Recorded information Block Start
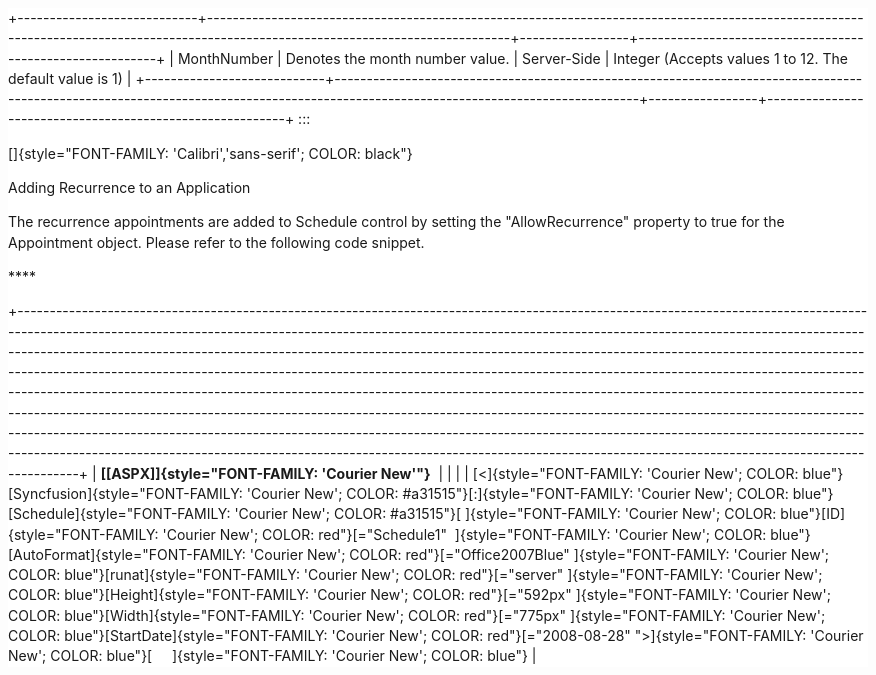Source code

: +----------------------------+------------------------------------------------------------------------------------------------------------------------------------------------------------------------------------+-----------------+----------------------------------------------------------+
| MonthNumber                | Denotes the month number value.                                                                                                                                                    | Server-Side     | Integer (Accepts values 1 to 12. The default value is 1) |
+----------------------------+------------------------------------------------------------------------------------------------------------------------------------------------------------------------------------+-----------------+----------------------------------------------------------+
:::

[]{style="FONT-FAMILY: 'Calibri','sans-serif'; COLOR: black"} 

Adding Recurrence to an Application

The recurrence appointments are added to Schedule control by setting the "AllowRecurrence" property to true for the Appointment object. Please refer to the following code snippet.

**** 

+------------------------------------------------------------------------------------------------------------------------------------------------------------------------------------------------------------------------------------------------------------------------------------------------------------------------------------------------------------------------------------------------------------------------------------------------------------------------------------------------------------------------------------------------------------------------------------------------------------------------------------------------------------------------------------------------------------------------------------------------------------------------------------------------------------------------------------------------------------------------------------------------------------------------------------------------------------------------------------------------------------------------------------------------------------------------------------------------------------------+
| **[\[ASPX\]]{style="FONT-FAMILY: 'Courier New'"}**                                                                                                                                                                                                                                                                                                                                                                                                                                                                                                                                                                                                                                                                                                                                                                                                                                                                                                                                                                                                                                                               |
|                                                                                                                                                                                                                                                                                                                                                                                                                                                                                                                                                                                                                                                                                                                                                                                                                                                                                                                                                                                                                                                                                                                  |
| [\<]{style="FONT-FAMILY: 'Courier New'; COLOR: blue"}[Syncfusion]{style="FONT-FAMILY: 'Courier New'; COLOR: #a31515"}[:]{style="FONT-FAMILY: 'Courier New'; COLOR: blue"}[Schedule]{style="FONT-FAMILY: 'Courier New'; COLOR: #a31515"}[ ]{style="FONT-FAMILY: 'Courier New'; COLOR: blue"}[ID]{style="FONT-FAMILY: 'Courier New'; COLOR: red"}[=\"Schedule1\"  ]{style="FONT-FAMILY: 'Courier New'; COLOR: blue"}[AutoFormat]{style="FONT-FAMILY: 'Courier New'; COLOR: red"}[=\"Office2007Blue\" ]{style="FONT-FAMILY: 'Courier New'; COLOR: blue"}[runat]{style="FONT-FAMILY: 'Courier New'; COLOR: red"}[=\"server\" ]{style="FONT-FAMILY: 'Courier New'; COLOR: blue"}[Height]{style="FONT-FAMILY: 'Courier New'; COLOR: red"}[=\"592px\" ]{style="FONT-FAMILY: 'Courier New'; COLOR: blue"}[Width]{style="FONT-FAMILY: 'Courier New'; COLOR: red"}[=\"775px\" ]{style="FONT-FAMILY: 'Courier New'; COLOR: blue"}[StartDate]{style="FONT-FAMILY: 'Courier New'; COLOR: red"}[=\"2008-08-28\" \"\>]{style="FONT-FAMILY: 'Courier New'; COLOR: blue"}[     ]{style="FONT-FAMILY: 'Courier New'; COLOR: blue"} |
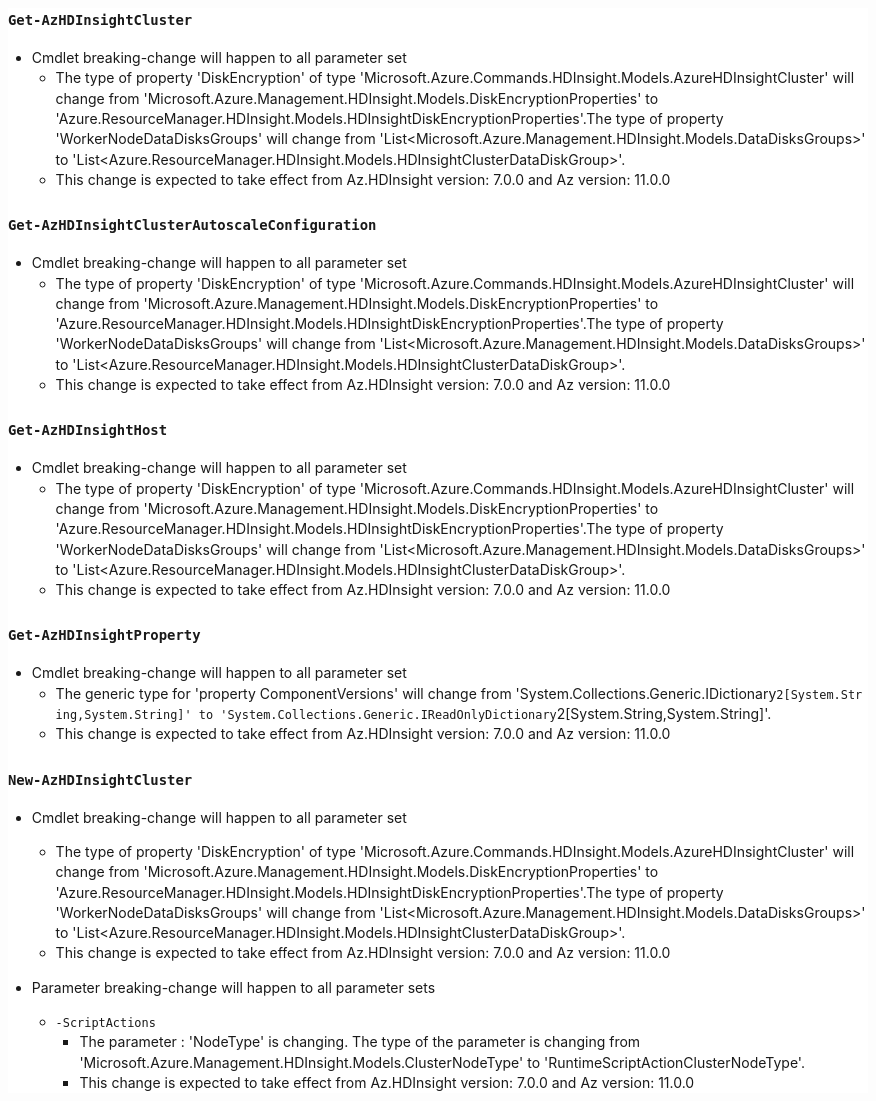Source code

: ### `Get-AzHDInsightCluster`

- Cmdlet breaking-change will happen to all parameter set
  - The type of property 'DiskEncryption' of type 'Microsoft.Azure.Commands.HDInsight.Models.AzureHDInsightCluster' will change from 'Microsoft.Azure.Management.HDInsight.Models.DiskEncryptionProperties' to 'Azure.ResourceManager.HDInsight.Models.HDInsightDiskEncryptionProperties'.The type of property 'WorkerNodeDataDisksGroups' will change from 'List<Microsoft.Azure.Management.HDInsight.Models.DataDisksGroups>' to 'List<Azure.ResourceManager.HDInsight.Models.HDInsightClusterDataDiskGroup>'.
  - This change is expected to take effect from Az.HDInsight version: 7.0.0 and Az version: 11.0.0

### `Get-AzHDInsightClusterAutoscaleConfiguration`

- Cmdlet breaking-change will happen to all parameter set
  - The type of property 'DiskEncryption' of type 'Microsoft.Azure.Commands.HDInsight.Models.AzureHDInsightCluster' will change from 'Microsoft.Azure.Management.HDInsight.Models.DiskEncryptionProperties' to 'Azure.ResourceManager.HDInsight.Models.HDInsightDiskEncryptionProperties'.The type of property 'WorkerNodeDataDisksGroups' will change from 'List<Microsoft.Azure.Management.HDInsight.Models.DataDisksGroups>' to 'List<Azure.ResourceManager.HDInsight.Models.HDInsightClusterDataDiskGroup>'.
  - This change is expected to take effect from Az.HDInsight version: 7.0.0 and Az version: 11.0.0

### `Get-AzHDInsightHost`

- Cmdlet breaking-change will happen to all parameter set
  - The type of property 'DiskEncryption' of type 'Microsoft.Azure.Commands.HDInsight.Models.AzureHDInsightCluster' will change from 'Microsoft.Azure.Management.HDInsight.Models.DiskEncryptionProperties' to 'Azure.ResourceManager.HDInsight.Models.HDInsightDiskEncryptionProperties'.The type of property 'WorkerNodeDataDisksGroups' will change from 'List<Microsoft.Azure.Management.HDInsight.Models.DataDisksGroups>' to 'List<Azure.ResourceManager.HDInsight.Models.HDInsightClusterDataDiskGroup>'.
  - This change is expected to take effect from Az.HDInsight version: 7.0.0 and Az version: 11.0.0

### `Get-AzHDInsightProperty`

- Cmdlet breaking-change will happen to all parameter set
  - The generic type for 'property ComponentVersions' will change from 'System.Collections.Generic.IDictionary`2[System.String,System.String]' to 'System.Collections.Generic.IReadOnlyDictionary`2[System.String,System.String]'.
  - This change is expected to take effect from Az.HDInsight version: 7.0.0 and Az version: 11.0.0

### `New-AzHDInsightCluster`

- Cmdlet breaking-change will happen to all parameter set
  - The type of property 'DiskEncryption' of type 'Microsoft.Azure.Commands.HDInsight.Models.AzureHDInsightCluster' will change from 'Microsoft.Azure.Management.HDInsight.Models.DiskEncryptionProperties' to 'Azure.ResourceManager.HDInsight.Models.HDInsightDiskEncryptionProperties'.The type of property 'WorkerNodeDataDisksGroups' will change from 'List<Microsoft.Azure.Management.HDInsight.Models.DataDisksGroups>' to 'List<Azure.ResourceManager.HDInsight.Models.HDInsightClusterDataDiskGroup>'.
  - This change is expected to take effect from Az.HDInsight version: 7.0.0 and Az version: 11.0.0

- Parameter breaking-change will happen to all parameter sets
  - `-ScriptActions`
    - The parameter : 'NodeType' is changing.
    The type of the parameter is changing from 'Microsoft.Azure.Management.HDInsight.Models.ClusterNodeType' to 'RuntimeScriptActionClusterNodeType'.
    - This change is expected to take effect from Az.HDInsight version: 7.0.0 and Az version: 11.0.0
Recorded information Block End
**What the task requires**
Each record above goes into the copy unchanged; the pictures do not.

**The answer**
Source code

: +----------------------------+------------------------------------------------------------------------------------------------------------------------------------------------------------------------------------+-----------------+----------------------------------------------------------+
| MonthNumber                | Denotes the month number value.                                                                                                                                                    | Server-Side     | Integer (Accepts values 1 to 12. The default value is 1) |
+----------------------------+------------------------------------------------------------------------------------------------------------------------------------------------------------------------------------+-----------------+----------------------------------------------------------+
:::

[]{style="FONT-FAMILY: 'Calibri','sans-serif'; COLOR: black"} 

Adding Recurrence to an Application

The recurrence appointments are added to Schedule control by setting the "AllowRecurrence" property to true for the Appointment object. Please refer to the following code snippet.

**** 

+------------------------------------------------------------------------------------------------------------------------------------------------------------------------------------------------------------------------------------------------------------------------------------------------------------------------------------------------------------------------------------------------------------------------------------------------------------------------------------------------------------------------------------------------------------------------------------------------------------------------------------------------------------------------------------------------------------------------------------------------------------------------------------------------------------------------------------------------------------------------------------------------------------------------------------------------------------------------------------------------------------------------------------------------------------------------------------------------------------------+
| **[\[ASPX\]]{style="FONT-FAMILY: 'Courier New'"}**                                                                                                                                                                                                                                                                                                                                                                                                                                                                                                                                                                                                                                                                                                                                                                                                                                                                                                                                                                                                                                                               |
|                                                                                                                                                                                                                                                                                                                                                                                                                                                                                                                                                                                                                                                                                                                                                                                                                                                                                                                                                                                                                                                                                                                  |
| [\<]{style="FONT-FAMILY: 'Courier New'; COLOR: blue"}[Syncfusion]{style="FONT-FAMILY: 'Courier New'; COLOR: #a31515"}[:]{style="FONT-FAMILY: 'Courier New'; COLOR: blue"}[Schedule]{style="FONT-FAMILY: 'Courier New'; COLOR: #a31515"}[ ]{style="FONT-FAMILY: 'Courier New'; COLOR: blue"}[ID]{style="FONT-FAMILY: 'Courier New'; COLOR: red"}[=\"Schedule1\"  ]{style="FONT-FAMILY: 'Courier New'; COLOR: blue"}[AutoFormat]{style="FONT-FAMILY: 'Courier New'; COLOR: red"}[=\"Office2007Blue\" ]{style="FONT-FAMILY: 'Courier New'; COLOR: blue"}[runat]{style="FONT-FAMILY: 'Courier New'; COLOR: red"}[=\"server\" ]{style="FONT-FAMILY: 'Courier New'; COLOR: blue"}[Height]{style="FONT-FAMILY: 'Courier New'; COLOR: red"}[=\"592px\" ]{style="FONT-FAMILY: 'Courier New'; COLOR: blue"}[Width]{style="FONT-FAMILY: 'Courier New'; COLOR: red"}[=\"775px\" ]{style="FONT-FAMILY: 'Courier New'; COLOR: blue"}[StartDate]{style="FONT-FAMILY: 'Courier New'; COLOR: red"}[=\"2008-08-28\" \"\>]{style="FONT-FAMILY: 'Courier New'; COLOR: blue"}[     ]{style="FONT-FAMILY: 'Courier New'; COLOR: blue"} |
Source code

: ### `Get-AzHDInsightCluster`

- Cmdlet breaking-change will happen to all parameter set
  - The type of property 'DiskEncryption' of type 'Microsoft.Azure.Commands.HDInsight.Models.AzureHDInsightCluster' will change from 'Microsoft.Azure.Management.HDInsight.Models.DiskEncryptionProperties' to 'Azure.ResourceManager.HDInsight.Models.HDInsightDiskEncryptionProperties'.The type of property 'WorkerNodeDataDisksGroups' will change from 'List<Microsoft.Azure.Management.HDInsight.Models.DataDisksGroups>' to 'List<Azure.ResourceManager.HDInsight.Models.HDInsightClusterDataDiskGroup>'.
  - This change is expected to take effect from Az.HDInsight version: 7.0.0 and Az version: 11.0.0

### `Get-AzHDInsightClusterAutoscaleConfiguration`

- Cmdlet breaking-change will happen to all parameter set
  - The type of property 'DiskEncryption' of type 'Microsoft.Azure.Commands.HDInsight.Models.AzureHDInsightCluster' will change from 'Microsoft.Azure.Management.HDInsight.Models.DiskEncryptionProperties' to 'Azure.ResourceManager.HDInsight.Models.HDInsightDiskEncryptionProperties'.The type of property 'WorkerNodeDataDisksGroups' will change from 'List<Microsoft.Azure.Management.HDInsight.Models.DataDisksGroups>' to 'List<Azure.ResourceManager.HDInsight.Models.HDInsightClusterDataDiskGroup>'.
  - This change is expected to take effect from Az.HDInsight version: 7.0.0 and Az version: 11.0.0

### `Get-AzHDInsightHost`

- Cmdlet breaking-change will happen to all parameter set
  - The type of property 'DiskEncryption' of type 'Microsoft.Azure.Commands.HDInsight.Models.AzureHDInsightCluster' will change from 'Microsoft.Azure.Management.HDInsight.Models.DiskEncryptionProperties' to 'Azure.ResourceManager.HDInsight.Models.HDInsightDiskEncryptionProperties'.The type of property 'WorkerNodeDataDisksGroups' will change from 'List<Microsoft.Azure.Management.HDInsight.Models.DataDisksGroups>' to 'List<Azure.ResourceManager.HDInsight.Models.HDInsightClusterDataDiskGroup>'.
  - This change is expected to take effect from Az.HDInsight version: 7.0.0 and Az version: 11.0.0

### `Get-AzHDInsightProperty`

- Cmdlet breaking-change will happen to all parameter set
  - The generic type for 'property ComponentVersions' will change from 'System.Collections.Generic.IDictionary`2[System.String,System.String]' to 'System.Collections.Generic.IReadOnlyDictionary`2[System.String,System.String]'.
  - This change is expected to take effect from Az.HDInsight version: 7.0.0 and Az version: 11.0.0

### `New-AzHDInsightCluster`

- Cmdlet breaking-change will happen to all parameter set
  - The type of property 'DiskEncryption' of type 'Microsoft.Azure.Commands.HDInsight.Models.AzureHDInsightCluster' will change from 'Microsoft.Azure.Management.HDInsight.Models.DiskEncryptionProperties' to 'Azure.ResourceManager.HDInsight.Models.HDInsightDiskEncryptionProperties'.The type of property 'WorkerNodeDataDisksGroups' will change from 'List<Microsoft.Azure.Management.HDInsight.Models.DataDisksGroups>' to 'List<Azure.ResourceManager.HDInsight.Models.HDInsightClusterDataDiskGroup>'.
  - This change is expected to take effect from Az.HDInsight version: 7.0.0 and Az version: 11.0.0

- Parameter breaking-change will happen to all parameter sets
  - `-ScriptActions`
    - The parameter : 'NodeType' is changing.
    The type of the parameter is changing from 'Microsoft.Azure.Management.HDInsight.Models.ClusterNodeType' to 'RuntimeScriptActionClusterNodeType'.
    - This change is expected to take effect from Az.HDInsight version: 7.0.0 and Az version: 11.0.0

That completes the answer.